■ **DIRECTIONS FOR THIS TASK**
Only the lines below from the one containing "29 144 10375" to the one containing "37 188 30.34" should be repeated, both included and unchanged.
===== DATA IN THIS EXERCISE =====
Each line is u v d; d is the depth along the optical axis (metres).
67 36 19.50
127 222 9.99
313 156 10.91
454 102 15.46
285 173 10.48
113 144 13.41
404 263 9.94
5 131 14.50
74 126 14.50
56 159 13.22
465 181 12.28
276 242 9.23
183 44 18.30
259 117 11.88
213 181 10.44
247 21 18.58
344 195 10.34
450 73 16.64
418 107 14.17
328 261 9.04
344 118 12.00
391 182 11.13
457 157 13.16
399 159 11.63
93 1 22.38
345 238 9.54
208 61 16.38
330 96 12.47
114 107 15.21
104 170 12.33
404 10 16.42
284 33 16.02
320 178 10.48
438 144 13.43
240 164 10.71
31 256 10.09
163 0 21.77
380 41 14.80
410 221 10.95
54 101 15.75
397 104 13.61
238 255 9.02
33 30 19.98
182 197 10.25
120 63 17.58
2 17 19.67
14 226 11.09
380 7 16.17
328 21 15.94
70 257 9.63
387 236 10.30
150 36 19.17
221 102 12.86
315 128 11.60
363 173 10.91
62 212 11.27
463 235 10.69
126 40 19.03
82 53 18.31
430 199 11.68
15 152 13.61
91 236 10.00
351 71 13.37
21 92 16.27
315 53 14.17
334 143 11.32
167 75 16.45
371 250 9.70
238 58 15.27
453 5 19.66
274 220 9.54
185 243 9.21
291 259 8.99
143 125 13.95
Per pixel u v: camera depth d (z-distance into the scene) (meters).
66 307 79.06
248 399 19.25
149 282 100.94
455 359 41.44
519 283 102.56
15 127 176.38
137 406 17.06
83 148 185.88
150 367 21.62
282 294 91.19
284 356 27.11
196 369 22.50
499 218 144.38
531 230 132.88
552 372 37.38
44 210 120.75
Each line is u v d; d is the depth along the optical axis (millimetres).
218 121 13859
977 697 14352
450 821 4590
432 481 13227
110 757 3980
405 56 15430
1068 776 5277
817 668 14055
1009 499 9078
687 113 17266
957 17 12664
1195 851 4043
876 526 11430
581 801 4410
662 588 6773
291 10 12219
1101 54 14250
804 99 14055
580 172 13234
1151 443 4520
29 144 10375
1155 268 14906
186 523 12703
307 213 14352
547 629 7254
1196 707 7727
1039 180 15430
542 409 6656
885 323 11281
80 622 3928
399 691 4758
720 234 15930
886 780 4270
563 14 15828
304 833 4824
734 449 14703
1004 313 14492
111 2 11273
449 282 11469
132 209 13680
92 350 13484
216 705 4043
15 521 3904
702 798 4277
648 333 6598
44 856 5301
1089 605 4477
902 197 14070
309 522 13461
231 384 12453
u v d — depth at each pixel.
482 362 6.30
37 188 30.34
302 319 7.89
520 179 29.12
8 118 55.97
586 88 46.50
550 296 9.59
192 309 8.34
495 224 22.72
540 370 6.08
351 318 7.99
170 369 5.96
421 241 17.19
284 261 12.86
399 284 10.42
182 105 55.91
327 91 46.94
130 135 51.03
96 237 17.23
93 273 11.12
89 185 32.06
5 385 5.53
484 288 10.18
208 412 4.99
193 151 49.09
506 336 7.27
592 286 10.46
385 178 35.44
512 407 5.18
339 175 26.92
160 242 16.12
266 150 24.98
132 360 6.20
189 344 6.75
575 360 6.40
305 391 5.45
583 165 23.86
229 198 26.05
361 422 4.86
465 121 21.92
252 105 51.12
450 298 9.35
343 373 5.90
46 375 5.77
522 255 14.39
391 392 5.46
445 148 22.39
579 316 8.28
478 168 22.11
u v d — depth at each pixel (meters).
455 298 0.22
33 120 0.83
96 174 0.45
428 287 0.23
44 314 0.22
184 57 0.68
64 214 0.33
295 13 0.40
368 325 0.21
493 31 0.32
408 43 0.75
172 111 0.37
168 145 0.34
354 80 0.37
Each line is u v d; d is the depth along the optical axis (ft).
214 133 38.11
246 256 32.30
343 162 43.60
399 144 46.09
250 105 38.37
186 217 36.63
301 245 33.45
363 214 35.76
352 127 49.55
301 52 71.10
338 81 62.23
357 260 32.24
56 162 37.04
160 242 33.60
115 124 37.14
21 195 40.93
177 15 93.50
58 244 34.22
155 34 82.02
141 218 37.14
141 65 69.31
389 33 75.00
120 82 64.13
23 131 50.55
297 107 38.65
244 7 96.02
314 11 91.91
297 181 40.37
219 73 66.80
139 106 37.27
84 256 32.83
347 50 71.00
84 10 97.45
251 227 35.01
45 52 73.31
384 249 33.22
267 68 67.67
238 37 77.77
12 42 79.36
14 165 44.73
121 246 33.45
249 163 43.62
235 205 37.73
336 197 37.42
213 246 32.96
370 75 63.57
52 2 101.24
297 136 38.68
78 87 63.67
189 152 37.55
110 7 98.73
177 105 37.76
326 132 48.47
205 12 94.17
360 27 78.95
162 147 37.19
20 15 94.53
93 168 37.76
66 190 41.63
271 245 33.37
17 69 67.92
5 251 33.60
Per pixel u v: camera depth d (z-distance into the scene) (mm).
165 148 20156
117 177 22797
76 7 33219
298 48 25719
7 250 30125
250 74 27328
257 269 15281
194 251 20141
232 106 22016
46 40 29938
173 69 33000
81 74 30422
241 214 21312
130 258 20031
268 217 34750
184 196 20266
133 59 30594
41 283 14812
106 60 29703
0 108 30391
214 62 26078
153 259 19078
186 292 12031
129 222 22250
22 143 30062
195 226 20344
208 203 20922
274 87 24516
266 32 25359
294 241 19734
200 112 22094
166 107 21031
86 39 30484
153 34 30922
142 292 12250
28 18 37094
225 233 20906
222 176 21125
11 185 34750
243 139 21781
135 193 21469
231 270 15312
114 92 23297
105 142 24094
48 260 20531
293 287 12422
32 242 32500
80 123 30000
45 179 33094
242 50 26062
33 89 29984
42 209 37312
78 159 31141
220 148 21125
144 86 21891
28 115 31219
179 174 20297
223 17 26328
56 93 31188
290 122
=====
■ **ANSWER SPACE**
29 144 10375
1155 268 14906
186 523 12703
307 213 14352
547 629 7254
1196 707 7727
1039 180 15430
542 409 6656
885 323 11281
80 622 3928
399 691 4758
720 234 15930
886 780 4270
563 14 15828
304 833 4824
734 449 14703
1004 313 14492
111 2 11273
449 282 11469
132 209 13680
92 350 13484
216 705 4043
15 521 3904
702 798 4277
648 333 6598
44 856 5301
1089 605 4477
902 197 14070
309 522 13461
231 384 12453
u v d — depth at each pixel.
482 362 6.30
37 188 30.34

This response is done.